Outcome-basierte Ansätze stützen sich auf den Ausgang von exemplarischen Störszenarien um die Resilienz eines Systems zu bewerten. Hierfür muss zum einen eine Auswahl an exemplarischen Störereignissen oder Störfällen getroffen werden und zum anderen ein Maß für die Quantifizierung des Ausgangs einer Störung festgelegt werden. Beide Aspekte beeinflussen das Ergebnis der Resilienz-Bewertung erheblich, weswegen darauf geachtet werden sollte, dass die ausgewählten Szenarien das Spektrum aller möglichen relevanten Störfälle adäquat abdecken und die gewählte Quantifizierung die wesentlichen Systemfunktionen erfasst. Ein besonders verbreiteter Ansatz ist hierbei die Nutzung von Performance-Kurven, die die Funktionsfähigkeit (Performance) eines Systems über den Verlauf einer Störung anhand eines oder mehrerer charakteristischer Performance-Indikatoren darstellen. Mit Hilfe bestimmter Metriken, wie der Fläche unter der Performance-Kurve oder der Steigung der Performance-Restoration, können aus diesen Kurven Kennzahlen abgeleitet werden, die die Güte der Systemantwort auf die entsprechende Störung charakterisieren. Die Zusammenschau einer gewissen Menge von Performance-Kurven ermöglicht es dann Rückschlüsse auf die Resilienz zu ziehen, die den beobachtenden Systemantworten zugrunde liegt.
Eine Alternative zu Outcome-basierten Bewertungen der Resilienz stellt die Property-basierte Betrachtung dar. Bei dieser Herangehensweise wird die Resilienz eines Systems anhand von Systemeigenschaften bewertet, von denen angenommen wird, dass sie die Grundlage der resilienten Fähigkeiten bzw. die Grundlage resilienten Verhaltens bilden.

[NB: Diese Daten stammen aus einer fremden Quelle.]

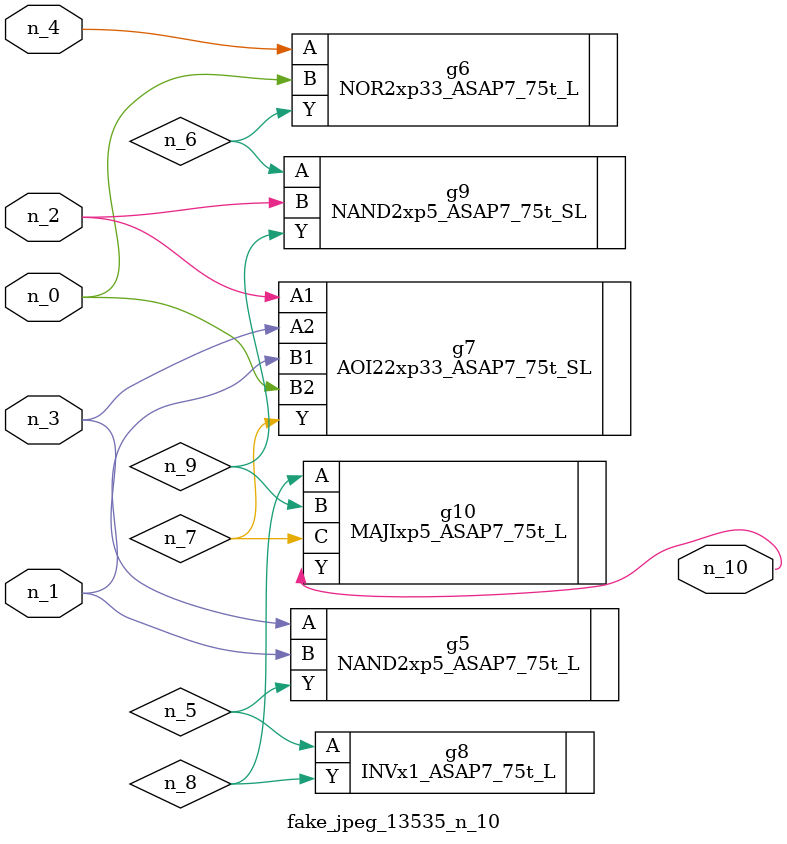
<source format=v>
module fake_jpeg_13535_n_10 (n_3, n_2, n_1, n_0, n_4, n_10);

input n_3;
input n_2;
input n_1;
input n_0;
input n_4;

output n_10;

wire n_8;
wire n_9;
wire n_6;
wire n_5;
wire n_7;

NAND2xp5_ASAP7_75t_L g5 ( 
.A(n_3),
.B(n_1),
.Y(n_5)
);

NOR2xp33_ASAP7_75t_L g6 ( 
.A(n_4),
.B(n_0),
.Y(n_6)
);

AOI22xp33_ASAP7_75t_SL g7 ( 
.A1(n_2),
.A2(n_3),
.B1(n_1),
.B2(n_0),
.Y(n_7)
);

INVx1_ASAP7_75t_L g8 ( 
.A(n_5),
.Y(n_8)
);

MAJIxp5_ASAP7_75t_L g10 ( 
.A(n_8),
.B(n_9),
.C(n_7),
.Y(n_10)
);

NAND2xp5_ASAP7_75t_SL g9 ( 
.A(n_6),
.B(n_2),
.Y(n_9)
);


endmodule
</source>
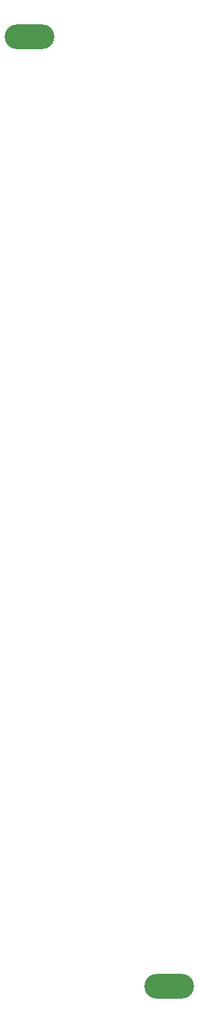
<source format=gbr>
%TF.GenerationSoftware,KiCad,Pcbnew,8.0.4*%
%TF.CreationDate,2024-09-27T18:26:47+01:00*%
%TF.ProjectId,EuroRackPanel-6HP-30mm,4575726f-5261-4636-9b50-616e656c2d36,rev?*%
%TF.SameCoordinates,Original*%
%TF.FileFunction,Soldermask,Top*%
%TF.FilePolarity,Negative*%
%FSLAX46Y46*%
G04 Gerber Fmt 4.6, Leading zero omitted, Abs format (unit mm)*
G04 Created by KiCad (PCBNEW 8.0.4) date 2024-09-27 18:26:47*
%MOMM*%
%LPD*%
G01*
G04 APERTURE LIST*
%ADD10O,6.400000X3.200000*%
G04 APERTURE END LIST*
D10*
%TO.C,H2*%
X74000000Y-175500000D03*
%TD*%
%TO.C,H1*%
X56000000Y-53000000D03*
%TD*%
M02*

</source>
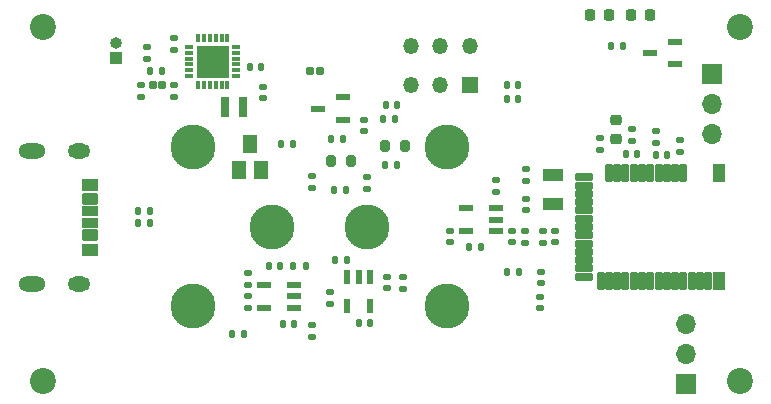
<source format=gts>
%TF.GenerationSoftware,KiCad,Pcbnew,8.0.2-1*%
%TF.CreationDate,2024-12-04T10:13:35+09:00*%
%TF.ProjectId,gas_nrf52832,6761735f-6e72-4663-9532-3833322e6b69,rev?*%
%TF.SameCoordinates,Original*%
%TF.FileFunction,Soldermask,Top*%
%TF.FilePolarity,Negative*%
%FSLAX46Y46*%
G04 Gerber Fmt 4.6, Leading zero omitted, Abs format (unit mm)*
G04 Created by KiCad (PCBNEW 8.0.2-1) date 2024-12-04 10:13:35*
%MOMM*%
%LPD*%
G01*
G04 APERTURE LIST*
G04 Aperture macros list*
%AMRoundRect*
0 Rectangle with rounded corners*
0 $1 Rounding radius*
0 $2 $3 $4 $5 $6 $7 $8 $9 X,Y pos of 4 corners*
0 Add a 4 corners polygon primitive as box body*
4,1,4,$2,$3,$4,$5,$6,$7,$8,$9,$2,$3,0*
0 Add four circle primitives for the rounded corners*
1,1,$1+$1,$2,$3*
1,1,$1+$1,$4,$5*
1,1,$1+$1,$6,$7*
1,1,$1+$1,$8,$9*
0 Add four rect primitives between the rounded corners*
20,1,$1+$1,$2,$3,$4,$5,0*
20,1,$1+$1,$4,$5,$6,$7,0*
20,1,$1+$1,$6,$7,$8,$9,0*
20,1,$1+$1,$8,$9,$2,$3,0*%
G04 Aperture macros list end*
%ADD10RoundRect,0.135000X-0.185000X0.135000X-0.185000X-0.135000X0.185000X-0.135000X0.185000X0.135000X0*%
%ADD11RoundRect,0.135000X0.135000X0.185000X-0.135000X0.185000X-0.135000X-0.185000X0.135000X-0.185000X0*%
%ADD12RoundRect,0.135000X-0.135000X-0.185000X0.135000X-0.185000X0.135000X0.185000X-0.135000X0.185000X0*%
%ADD13R,0.800000X1.800000*%
%ADD14RoundRect,0.140000X-0.170000X0.140000X-0.170000X-0.140000X0.170000X-0.140000X0.170000X0.140000X0*%
%ADD15RoundRect,0.218750X-0.218750X-0.256250X0.218750X-0.256250X0.218750X0.256250X-0.218750X0.256250X0*%
%ADD16RoundRect,0.140000X0.140000X0.170000X-0.140000X0.170000X-0.140000X-0.170000X0.140000X-0.170000X0*%
%ADD17RoundRect,0.102000X-0.500000X-0.700000X0.500000X-0.700000X0.500000X0.700000X-0.500000X0.700000X0*%
%ADD18RoundRect,0.200000X0.200000X0.275000X-0.200000X0.275000X-0.200000X-0.275000X0.200000X-0.275000X0*%
%ADD19R,1.000000X1.000000*%
%ADD20O,1.000000X1.000000*%
%ADD21R,1.700000X1.700000*%
%ADD22O,1.700000X1.700000*%
%ADD23R,1.800000X1.000000*%
%ADD24RoundRect,0.140000X-0.140000X-0.170000X0.140000X-0.170000X0.140000X0.170000X-0.140000X0.170000X0*%
%ADD25RoundRect,0.102000X-0.200000X-0.250000X0.200000X-0.250000X0.200000X0.250000X-0.200000X0.250000X0*%
%ADD26R,1.350000X1.350000*%
%ADD27O,1.350000X1.350000*%
%ADD28R,0.800000X0.300000*%
%ADD29R,0.300000X0.800000*%
%ADD30R,2.800000X2.800000*%
%ADD31C,2.200000*%
%ADD32RoundRect,0.140000X0.170000X-0.140000X0.170000X0.140000X-0.170000X0.140000X-0.170000X-0.140000X0*%
%ADD33RoundRect,0.200000X-0.200000X-0.275000X0.200000X-0.275000X0.200000X0.275000X-0.200000X0.275000X0*%
%ADD34RoundRect,0.218750X0.256250X-0.218750X0.256250X0.218750X-0.256250X0.218750X-0.256250X-0.218750X0*%
%ADD35R,1.200000X0.600000*%
%ADD36RoundRect,0.147500X-0.172500X0.147500X-0.172500X-0.147500X0.172500X-0.147500X0.172500X0.147500X0*%
%ADD37RoundRect,0.102000X-0.400000X0.700000X-0.400000X-0.700000X0.400000X-0.700000X0.400000X0.700000X0*%
%ADD38RoundRect,0.102000X-0.200000X0.700000X-0.200000X-0.700000X0.200000X-0.700000X0.200000X0.700000X0*%
%ADD39RoundRect,0.102000X-0.700000X-0.200000X0.700000X-0.200000X0.700000X0.200000X-0.700000X0.200000X0*%
%ADD40RoundRect,0.102000X0.700000X0.200000X-0.700000X0.200000X-0.700000X-0.200000X0.700000X-0.200000X0*%
%ADD41RoundRect,0.102000X0.200000X-0.700000X0.200000X0.700000X-0.200000X0.700000X-0.200000X-0.700000X0*%
%ADD42RoundRect,0.102000X0.400000X-0.700000X0.400000X0.700000X-0.400000X0.700000X-0.400000X-0.700000X0*%
%ADD43R,1.250000X0.600000*%
%ADD44RoundRect,0.135000X0.185000X-0.135000X0.185000X0.135000X-0.185000X0.135000X-0.185000X-0.135000X0*%
%ADD45RoundRect,0.218750X0.218750X0.256250X-0.218750X0.256250X-0.218750X-0.256250X0.218750X-0.256250X0*%
%ADD46RoundRect,0.102000X-0.600000X0.350000X-0.600000X-0.350000X0.600000X-0.350000X0.600000X0.350000X0*%
%ADD47RoundRect,0.102000X-0.600000X0.380000X-0.600000X-0.380000X0.600000X-0.380000X0.600000X0.380000X0*%
%ADD48RoundRect,0.102000X-0.600000X0.400000X-0.600000X-0.400000X0.600000X-0.400000X0.600000X0.400000X0*%
%ADD49O,2.304000X1.304000*%
%ADD50O,1.904000X1.304000*%
%ADD51R,0.600000X1.200000*%
%ADD52C,3.800000*%
G04 APERTURE END LIST*
D10*
X143825000Y-86765000D03*
X143825000Y-87785000D03*
D11*
X121895000Y-89700000D03*
X120875000Y-89700000D03*
D12*
X127985000Y-96660000D03*
X129005000Y-96660000D03*
D13*
X108850000Y-84795000D03*
X107250000Y-84795000D03*
D14*
X109220000Y-100795000D03*
X109220000Y-101755000D03*
D12*
X116290000Y-87500000D03*
X117310000Y-87500000D03*
D15*
X138232500Y-76972500D03*
X139807500Y-76972500D03*
D12*
X113090000Y-98200000D03*
X114110000Y-98200000D03*
D16*
X132100000Y-84100000D03*
X131140000Y-84100000D03*
D17*
X108450000Y-90090000D03*
X110350000Y-90090000D03*
X109400000Y-87890000D03*
D18*
X122525000Y-88100000D03*
X120875000Y-88100000D03*
D19*
X98080000Y-80640000D03*
D20*
X98080000Y-79370000D03*
D21*
X146300000Y-108225000D03*
D22*
X146300000Y-105685000D03*
X146300000Y-103145000D03*
D23*
X135050000Y-90500000D03*
X135050000Y-93000000D03*
D24*
X143795000Y-88800000D03*
X144755000Y-88800000D03*
D25*
X114510000Y-81710000D03*
X115310000Y-81710000D03*
D26*
X128000000Y-82900000D03*
D27*
X125500000Y-82900000D03*
X123000000Y-82900000D03*
X128000000Y-79600000D03*
X125500000Y-79600000D03*
X123000000Y-79600000D03*
D16*
X111960000Y-98200000D03*
X111000000Y-98200000D03*
D28*
X108250000Y-82170000D03*
X108250000Y-81670000D03*
X108250000Y-81170000D03*
X108250000Y-80670000D03*
X108250000Y-80170000D03*
X108250000Y-79670000D03*
D29*
X107500000Y-78920000D03*
X107000000Y-78920000D03*
X106500000Y-78920000D03*
X106000000Y-78920000D03*
X105500000Y-78920000D03*
X105000000Y-78920000D03*
D28*
X104250000Y-79670000D03*
X104250000Y-80170000D03*
X104250000Y-80670000D03*
X104250000Y-81170000D03*
X104250000Y-81670000D03*
X104250000Y-82170000D03*
D29*
X105000000Y-82920000D03*
X105500000Y-82920000D03*
X106000000Y-82920000D03*
X106500000Y-82920000D03*
X107000000Y-82920000D03*
X107500000Y-82920000D03*
D30*
X106250000Y-80920000D03*
D31*
X91900000Y-78000000D03*
X91900000Y-108000000D03*
X150900000Y-78000000D03*
X150900000Y-108000000D03*
D16*
X113125000Y-103125000D03*
X112165000Y-103125000D03*
D32*
X102950000Y-83895000D03*
X102950000Y-82935000D03*
D33*
X116300000Y-89300000D03*
X117950000Y-89300000D03*
D32*
X100175000Y-83895000D03*
X100175000Y-82935000D03*
D34*
X140400000Y-87437500D03*
X140400000Y-85862500D03*
D32*
X134000000Y-101800000D03*
X134000000Y-100840000D03*
D10*
X119300000Y-90690000D03*
X119300000Y-91710000D03*
D32*
X119100000Y-86800000D03*
X119100000Y-85840000D03*
D35*
X130220000Y-95260000D03*
X130220000Y-94310000D03*
X130220000Y-93360000D03*
X127720000Y-93360000D03*
X127720000Y-95260000D03*
D10*
X132695000Y-95250000D03*
X132695000Y-96270000D03*
D21*
X148500000Y-82000000D03*
D22*
X148500000Y-84540000D03*
X148500000Y-87080000D03*
D14*
X110475000Y-83080000D03*
X110475000Y-84040000D03*
X100710000Y-79710000D03*
X100710000Y-80670000D03*
D25*
X101200000Y-82945000D03*
X102000000Y-82945000D03*
D12*
X131190000Y-98700000D03*
X132210000Y-98700000D03*
D36*
X141750000Y-86665000D03*
X141750000Y-87635000D03*
D37*
X149100000Y-90327500D03*
D38*
X146100000Y-90327500D03*
X145400000Y-90327500D03*
X144700000Y-90327500D03*
X144000000Y-90327500D03*
X143300000Y-90327500D03*
X142600000Y-90327500D03*
X141900000Y-90327500D03*
X141200000Y-90327500D03*
X140500000Y-90327500D03*
X139800000Y-90327500D03*
D39*
X137700000Y-90727500D03*
D40*
X137700000Y-91427500D03*
D39*
X137700000Y-92127500D03*
X137700000Y-92827500D03*
X137700000Y-93527500D03*
X137700000Y-94227500D03*
X137700000Y-94927500D03*
X137700000Y-95627500D03*
X137700000Y-96327500D03*
X137700000Y-97027500D03*
X137700000Y-97727500D03*
X137700000Y-98427500D03*
X137700000Y-99127500D03*
D41*
X139100000Y-99527500D03*
X139800000Y-99527500D03*
X140500000Y-99527500D03*
X141200000Y-99527500D03*
X141900000Y-99527500D03*
X142600000Y-99527500D03*
X143300000Y-99527500D03*
X144000000Y-99527500D03*
X144700000Y-99527500D03*
X145400000Y-99527500D03*
X146100000Y-99527500D03*
X146800000Y-99527500D03*
X147500000Y-99527500D03*
X148200000Y-99527500D03*
D42*
X149100000Y-99527500D03*
D10*
X145800000Y-87590000D03*
X145800000Y-88610000D03*
D32*
X134010000Y-99680000D03*
X134010000Y-98720000D03*
D43*
X117300000Y-85850000D03*
X117300000Y-83950000D03*
X115200000Y-84900000D03*
D24*
X141220000Y-88750000D03*
X142180000Y-88750000D03*
D14*
X120970000Y-99145000D03*
X120970000Y-100105000D03*
D44*
X130220000Y-91990000D03*
X130220000Y-90970000D03*
X116200000Y-101435000D03*
X116200000Y-100415000D03*
D12*
X112000000Y-87900000D03*
X113020000Y-87900000D03*
X120690000Y-85800000D03*
X121710000Y-85800000D03*
D32*
X126320000Y-96215000D03*
X126320000Y-95255000D03*
D44*
X109220000Y-99860000D03*
X109220000Y-98840000D03*
D32*
X132800000Y-91000000D03*
X132800000Y-90040000D03*
D35*
X113120000Y-101750000D03*
X113120000Y-100800000D03*
X113120000Y-99850000D03*
X110620000Y-99850000D03*
X110620000Y-101750000D03*
D11*
X141000000Y-79600000D03*
X139980000Y-79600000D03*
D24*
X118600000Y-103050000D03*
X119560000Y-103050000D03*
D10*
X114700000Y-103190000D03*
X114700000Y-104210000D03*
D43*
X145400000Y-81167500D03*
X145400000Y-79257500D03*
X143300000Y-80212500D03*
D16*
X117580000Y-97700000D03*
X116620000Y-97700000D03*
D12*
X99940000Y-94625000D03*
X100960000Y-94625000D03*
D10*
X122400000Y-99140000D03*
X122400000Y-100160000D03*
D45*
X143257500Y-76972500D03*
X141682500Y-76972500D03*
D16*
X101930000Y-81695000D03*
X100970000Y-81695000D03*
D32*
X139000000Y-88380000D03*
X139000000Y-87420000D03*
D44*
X134200000Y-96265000D03*
X134200000Y-95245000D03*
D10*
X102985000Y-78920000D03*
X102985000Y-79940000D03*
D12*
X99940000Y-93600000D03*
X100960000Y-93600000D03*
D14*
X132800000Y-92520000D03*
X132800000Y-93480000D03*
D46*
X95900000Y-93610000D03*
D47*
X95900000Y-95630000D03*
D48*
X95900000Y-96860000D03*
D46*
X95900000Y-94610000D03*
D47*
X95900000Y-92590000D03*
D48*
X95900000Y-91360000D03*
D49*
X90950000Y-88490000D03*
X90950000Y-99730000D03*
D50*
X94950000Y-88490000D03*
X94950000Y-99730000D03*
D16*
X132100000Y-82900000D03*
X131140000Y-82900000D03*
D11*
X117510000Y-91800000D03*
X116490000Y-91800000D03*
D10*
X114700000Y-90590000D03*
X114700000Y-91610000D03*
D24*
X120920000Y-84600000D03*
X121880000Y-84600000D03*
D14*
X131630000Y-95260000D03*
X131630000Y-96220000D03*
D51*
X119550000Y-99150000D03*
X118600000Y-99150000D03*
X117650000Y-99150000D03*
X117650000Y-101650000D03*
X119550000Y-101650000D03*
D32*
X135270000Y-96215000D03*
X135270000Y-95255000D03*
D16*
X110350000Y-81420000D03*
X109390000Y-81420000D03*
D11*
X108910000Y-104000000D03*
X107890000Y-104000000D03*
D52*
X104550000Y-101650000D03*
X104550000Y-88150000D03*
X111300000Y-94900000D03*
X119300000Y-94900000D03*
X126050000Y-88150000D03*
X126050000Y-101650000D03*
M02*

</source>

Entsprechende Ansätze beruhen also nicht auf der Betrachtung realer oder simulierter Störfälle, sondern betrachten das System im ungestörten Zustand um dessen Potential mit möglichen Störungen umzugehen abzuschätzen. Eine weitverbreitete Methodik stellen in diesem Kontext sogenannte Resilienz-Kompositions-Indikatoren dar, die Informationen aus unterschiedlichen Quellen (z.B. Umfrageergebnisse, demographische Daten, Expert*innen-Befragungen), einer konzeptionellen Hierarchie folgend, zusammenführen um die Resilienz eines Systems anhand einer Reihe von Kennzahlen darzustellen. Je nach Kompositions-Indikator können sich die verschiedenen Kennzahlen dabei auf unterschiedliche Aspekte der Resilienz beziehen, beispielsweise auf die verschiedenen Resilienz-Fähigkeiten oder die unterschiedlichen Wirkungsdimensionen der Resilienz (technisch, organisatorisch, sozial, ökonomisch).